Ich fuhr also schnellstens zu dem etwa einen Kilometer entfernten Ort, fand dort den Patienten am Boden liegend mit den typischen Anzeichen eines Herzinfarktes. Ein EKG bestätigte diesen Verdacht. Einen Notarzt oder einen Rettungswagen gab es natürlich in unserem kleinen Städtchen noch nicht. Es wurde also ein Krankenwagen aus einer etwas größeren Stadt gerufen, der nach 15 Minuten eintraf.

Der Fahrer hatte einen sogenannten Hilfssanitäter dabei, einen Kriegsdienstverweigerer, der Ersatzdienst in der Sanitätshilfe ableistete. Dieser junge Mann hatte einen rot gefärbten Irokesenschnitt — genau wie heute Lobo.
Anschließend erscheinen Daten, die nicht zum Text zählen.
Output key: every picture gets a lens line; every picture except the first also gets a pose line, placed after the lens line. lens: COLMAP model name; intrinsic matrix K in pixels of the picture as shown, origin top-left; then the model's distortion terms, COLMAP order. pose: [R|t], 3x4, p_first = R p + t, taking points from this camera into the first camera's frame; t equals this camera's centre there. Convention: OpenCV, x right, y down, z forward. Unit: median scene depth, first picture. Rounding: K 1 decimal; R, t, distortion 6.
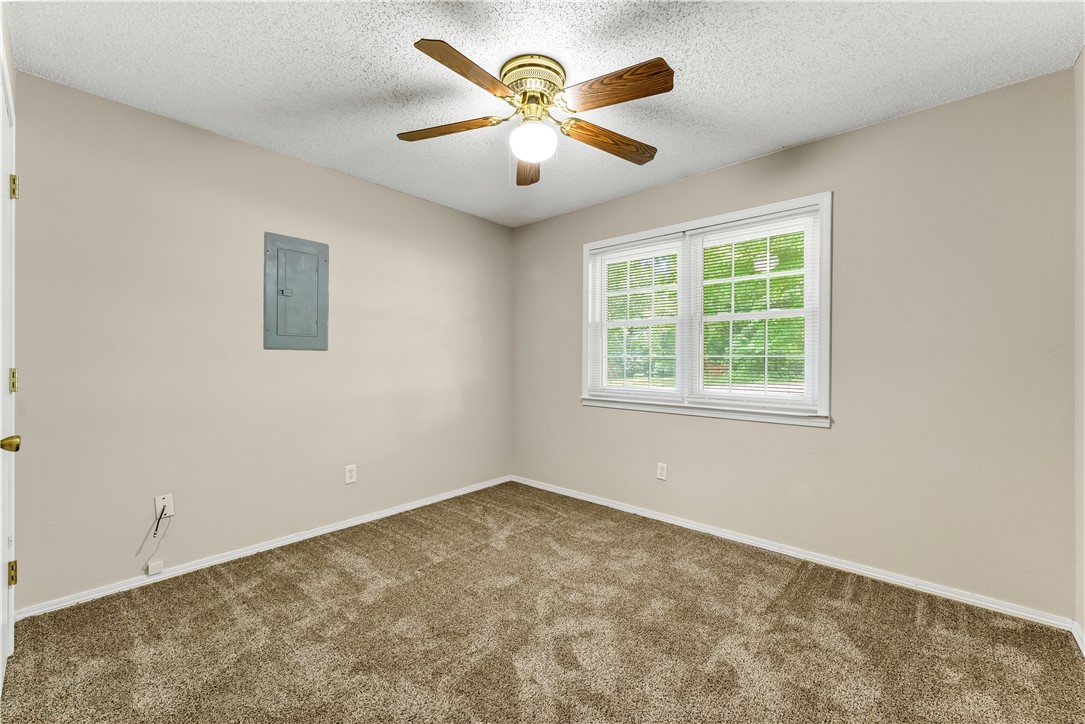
lens RADIAL K [[446.5, 0, 543.8], [0, 446.5, 361.7], [0, 0, 1]] dist [0.001307, 0.000138]
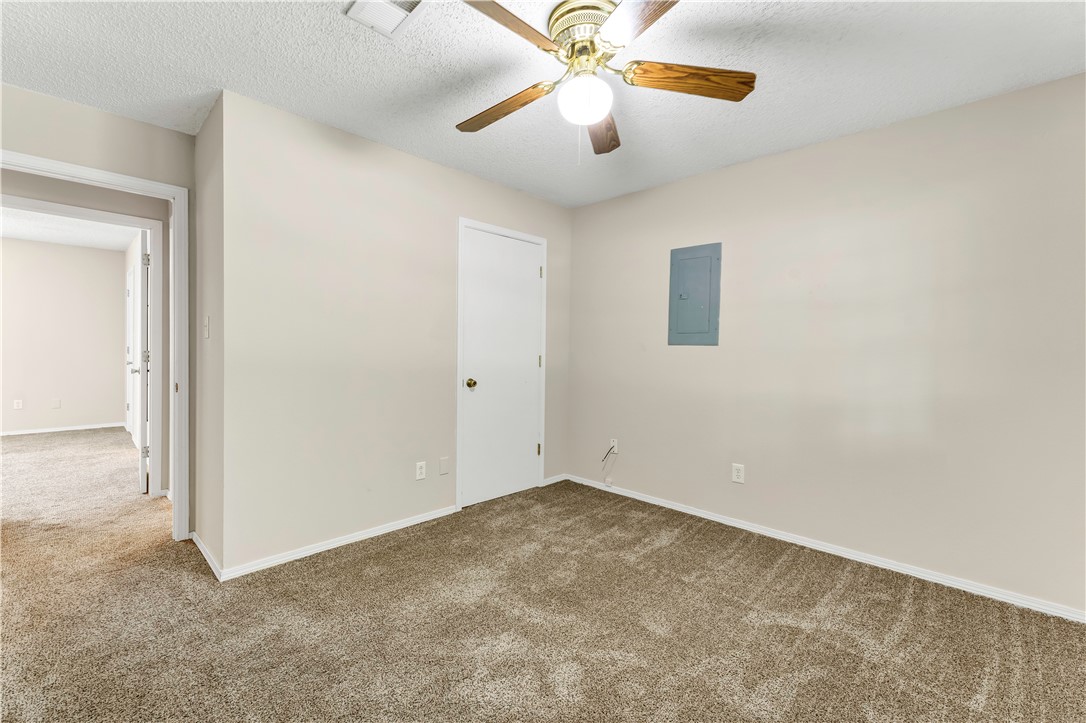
lens RADIAL K [[446.9, 0, 544.3], [0, 446.9, 361.2], [0, 0, 1]] dist [0.001307, 0.000138]
pose [[-0.046192, 0.019810, -0.998736, 0.650175], [-0.019978, 0.999585, 0.020751, -0.002525], [0.998733, 0.020911, -0.045777, 0.739138]]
Als junger, kräftiger Doktor trug ich den Verletzten mit dem Hilfssanitäter in den Krankenwagen. Da schlug der Patient plötzlich die Augen auf, sah den Mann mit dem roten Iro, sprach, ich schwör’s!, nur einen Satz: „Oh der Deibel!“ — und verstarb.

Dass ein Experte heute ähnlich aufgemacht auf dem Ärztetag spricht, zeigt mir, wie positiv sich Gesellschaft und Versorgungssystem in den letzten Jahrzehnten verändert haben.